I can't seem to be able to find a link to it right now but there was even this one project/website that dumped the bindiffs for each Windows Update and their disassembly.
Don't most iOS bugs these days require multiple security exploits in order to work? I'm not sure it's always that simple to find a reliable exploit just based on what code has changed (because lots of code has changed).

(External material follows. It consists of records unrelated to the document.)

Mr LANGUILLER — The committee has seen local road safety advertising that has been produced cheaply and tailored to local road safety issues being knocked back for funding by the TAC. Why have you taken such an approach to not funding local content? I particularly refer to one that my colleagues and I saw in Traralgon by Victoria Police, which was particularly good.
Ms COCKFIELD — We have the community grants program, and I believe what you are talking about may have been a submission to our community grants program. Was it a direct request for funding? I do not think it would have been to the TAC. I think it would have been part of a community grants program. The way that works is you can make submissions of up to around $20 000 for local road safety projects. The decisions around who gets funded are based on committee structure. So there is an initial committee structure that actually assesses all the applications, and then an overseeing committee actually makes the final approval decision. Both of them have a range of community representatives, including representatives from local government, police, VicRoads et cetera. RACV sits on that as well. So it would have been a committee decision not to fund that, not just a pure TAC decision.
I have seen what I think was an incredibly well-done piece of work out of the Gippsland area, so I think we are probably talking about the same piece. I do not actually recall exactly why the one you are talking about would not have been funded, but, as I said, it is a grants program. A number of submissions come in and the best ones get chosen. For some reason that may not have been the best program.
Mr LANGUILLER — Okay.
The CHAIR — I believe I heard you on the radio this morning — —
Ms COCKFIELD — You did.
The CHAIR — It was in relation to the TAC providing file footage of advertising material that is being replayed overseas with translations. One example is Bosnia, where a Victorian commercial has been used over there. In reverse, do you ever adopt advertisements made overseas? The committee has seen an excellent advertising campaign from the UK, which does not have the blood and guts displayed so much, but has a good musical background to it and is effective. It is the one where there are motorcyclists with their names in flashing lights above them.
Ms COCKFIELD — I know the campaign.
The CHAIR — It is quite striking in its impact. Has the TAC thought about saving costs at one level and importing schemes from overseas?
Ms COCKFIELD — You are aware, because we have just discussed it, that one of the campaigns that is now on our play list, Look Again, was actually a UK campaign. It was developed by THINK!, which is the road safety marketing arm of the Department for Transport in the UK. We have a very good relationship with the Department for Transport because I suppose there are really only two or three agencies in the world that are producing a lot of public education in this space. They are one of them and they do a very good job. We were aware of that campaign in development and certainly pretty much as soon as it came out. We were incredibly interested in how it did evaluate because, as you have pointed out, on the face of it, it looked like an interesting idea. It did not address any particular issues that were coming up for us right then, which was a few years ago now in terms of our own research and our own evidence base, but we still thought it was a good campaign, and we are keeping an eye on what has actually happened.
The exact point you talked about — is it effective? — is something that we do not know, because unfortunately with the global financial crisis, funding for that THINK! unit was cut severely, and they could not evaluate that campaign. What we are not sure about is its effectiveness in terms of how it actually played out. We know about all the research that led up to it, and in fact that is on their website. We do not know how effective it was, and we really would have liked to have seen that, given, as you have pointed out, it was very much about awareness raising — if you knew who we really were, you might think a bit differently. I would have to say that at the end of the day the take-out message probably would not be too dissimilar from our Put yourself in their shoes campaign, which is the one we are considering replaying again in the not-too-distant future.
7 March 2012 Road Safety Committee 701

If there is an obvious to find, easily-exploitable bug, the update could be pushed to everyone (the way updates are pushed today).
There is a balance to strike here. If issues with auto update cause enough people turn auto update off, I'm not sure it's helping security.
Finally - Apple already has a beta programs including public betas. Are those binaries not already used to find exploits?
Essentially, I'm not convinced a phased update (with public security disclosure slightly later) would lead to worse security than we have today.
Doesn't matter what the security community does - The security fixes are often obvious enough in the binary delta (Comparing all of the changed files on one system to another) that cracking teams can discover the flaws that were fixed within 24h, and have exploits available in 48. That's what drives the pace of these updates - The very real fear that fixes reveal your hand to the malware community.
Beta programs are about new features, not about security fixes. Those that are included are typically incidental. They're more likely to be deliberately held back/in a separate branch from beta programs so as not to reveal them.
macOs management tools for enterprises like Jamf allow you to explicitly set deferral for updates for 30 days to avoid situations like this. I may actually set this for my company since we try and patch within two weeks of a general security patch release.
Is there some reason why phased release isn't more common among OS/firmware updates?
Auto update does not have to mean "update my device the day new versions are out".
Edit: Is this related to public disclosure of security bugs? If so, the community should change their standard so that public disclosure doesn't happen until a week after the update is available. This would allow for phased rollouts.